ЗАДАНИЕ =>
Повторите все записи ниже строка в строку, ничего в них не меняя.

Записанные данные =>
* * *
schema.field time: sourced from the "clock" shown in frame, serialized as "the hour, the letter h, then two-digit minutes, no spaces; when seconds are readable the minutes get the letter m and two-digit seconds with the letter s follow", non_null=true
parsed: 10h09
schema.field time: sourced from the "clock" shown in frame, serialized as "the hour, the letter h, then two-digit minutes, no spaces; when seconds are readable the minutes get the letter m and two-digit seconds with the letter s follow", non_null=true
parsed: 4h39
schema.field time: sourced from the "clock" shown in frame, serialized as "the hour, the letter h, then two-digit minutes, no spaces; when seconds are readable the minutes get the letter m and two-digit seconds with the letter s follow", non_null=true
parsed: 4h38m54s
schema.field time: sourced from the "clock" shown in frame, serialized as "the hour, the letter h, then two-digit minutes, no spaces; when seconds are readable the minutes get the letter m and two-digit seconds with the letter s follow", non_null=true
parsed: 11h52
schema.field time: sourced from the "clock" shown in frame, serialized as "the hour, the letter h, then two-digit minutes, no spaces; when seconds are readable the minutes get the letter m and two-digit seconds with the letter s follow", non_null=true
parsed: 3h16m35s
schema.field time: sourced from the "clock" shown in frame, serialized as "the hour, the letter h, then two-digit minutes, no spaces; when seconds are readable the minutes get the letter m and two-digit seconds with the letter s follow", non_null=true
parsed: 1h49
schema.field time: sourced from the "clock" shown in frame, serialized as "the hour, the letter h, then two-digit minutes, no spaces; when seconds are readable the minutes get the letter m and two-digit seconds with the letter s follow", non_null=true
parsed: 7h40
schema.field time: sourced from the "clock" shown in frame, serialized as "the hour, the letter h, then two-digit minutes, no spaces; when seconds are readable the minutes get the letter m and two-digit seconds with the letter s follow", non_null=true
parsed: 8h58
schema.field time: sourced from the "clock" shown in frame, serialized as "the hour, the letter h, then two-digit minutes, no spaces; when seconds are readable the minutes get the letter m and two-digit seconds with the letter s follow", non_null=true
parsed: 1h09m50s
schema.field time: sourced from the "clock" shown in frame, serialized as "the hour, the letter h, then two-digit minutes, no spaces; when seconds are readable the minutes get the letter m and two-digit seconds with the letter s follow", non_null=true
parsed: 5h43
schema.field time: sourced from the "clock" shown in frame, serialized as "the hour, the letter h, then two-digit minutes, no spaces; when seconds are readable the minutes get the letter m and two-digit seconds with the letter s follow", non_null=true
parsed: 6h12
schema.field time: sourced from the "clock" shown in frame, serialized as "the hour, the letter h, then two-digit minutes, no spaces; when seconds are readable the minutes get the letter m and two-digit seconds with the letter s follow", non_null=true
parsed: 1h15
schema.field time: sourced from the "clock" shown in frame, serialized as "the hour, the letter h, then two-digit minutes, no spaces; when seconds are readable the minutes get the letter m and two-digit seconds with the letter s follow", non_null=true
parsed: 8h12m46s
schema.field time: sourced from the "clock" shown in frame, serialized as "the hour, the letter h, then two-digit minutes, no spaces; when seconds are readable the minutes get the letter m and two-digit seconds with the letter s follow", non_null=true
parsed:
* * *
РЕШЕНИЕ ЗАДАНИЯ =>
schema.field time: sourced from the "clock" shown in frame, serialized as "the hour, the letter h, then two-digit minutes, no spaces; when seconds are readable the minutes get the letter m and two-digit seconds with the letter s follow", non_null=true
parsed: 10h09
schema.field time: sourced from the "clock" shown in frame, serialized as "the hour, the letter h, then two-digit minutes, no spaces; when seconds are readable the minutes get the letter m and two-digit seconds with the letter s follow", non_null=true
parsed: 4h39
schema.field time: sourced from the "clock" shown in frame, serialized as "the hour, the letter h, then two-digit minutes, no spaces; when seconds are readable the minutes get the letter m and two-digit seconds with the letter s follow", non_null=true
parsed: 4h38m54s
schema.field time: sourced from the "clock" shown in frame, serialized as "the hour, the letter h, then two-digit minutes, no spaces; when seconds are readable the minutes get the letter m and two-digit seconds with the letter s follow", non_null=true
parsed: 11h52
schema.field time: sourced from the "clock" shown in frame, serialized as "the hour, the letter h, then two-digit minutes, no spaces; when seconds are readable the minutes get the letter m and two-digit seconds with the letter s follow", non_null=true
parsed: 3h16m35s
schema.field time: sourced from the "clock" shown in frame, serialized as "the hour, the letter h, then two-digit minutes, no spaces; when seconds are readable the minutes get the letter m and two-digit seconds with the letter s follow", non_null=true
parsed: 1h49
schema.field time: sourced from the "clock" shown in frame, serialized as "the hour, the letter h, then two-digit minutes, no spaces; when seconds are readable the minutes get the letter m and two-digit seconds with the letter s follow", non_null=true
parsed: 7h40
schema.field time: sourced from the "clock" shown in frame, serialized as "the hour, the letter h, then two-digit minutes, no spaces; when seconds are readable the minutes get the letter m and two-digit seconds with the letter s follow", non_null=true
parsed: 8h58
schema.field time: sourced from the "clock" shown in frame, serialized as "the hour, the letter h, then two-digit minutes, no spaces; when seconds are readable the minutes get the letter m and two-digit seconds with the letter s follow", non_null=true
parsed: 1h09m50s
schema.field time: sourced from the "clock" shown in frame, serialized as "the hour, the letter h, then two-digit minutes, no spaces; when seconds are readable the minutes get the letter m and two-digit seconds with the letter s follow", non_null=true
parsed: 5h43
schema.field time: sourced from the "clock" shown in frame, serialized as "the hour, the letter h, then two-digit minutes, no spaces; when seconds are readable the minutes get the letter m and two-digit seconds with the letter s follow", non_null=true
parsed: 6h12
schema.field time: sourced from the "clock" shown in frame, serialized as "the hour, the letter h, then two-digit minutes, no spaces; when seconds are readable the minutes get the letter m and two-digit seconds with the letter s follow", non_null=true
parsed: 1h15
schema.field time: sourced from the "clock" shown in frame, serialized as "the hour, the letter h, then two-digit minutes, no spaces; when seconds are readable the minutes get the letter m and two-digit seconds with the letter s follow", non_null=true
parsed: 8h12m46s
schema.field time: sourced from the "clock" shown in frame, serialized as "the hour, the letter h, then two-digit minutes, no spaces; when seconds are readable the minutes get the letter m and two-digit seconds with the letter s follow", non_null=true
parsed:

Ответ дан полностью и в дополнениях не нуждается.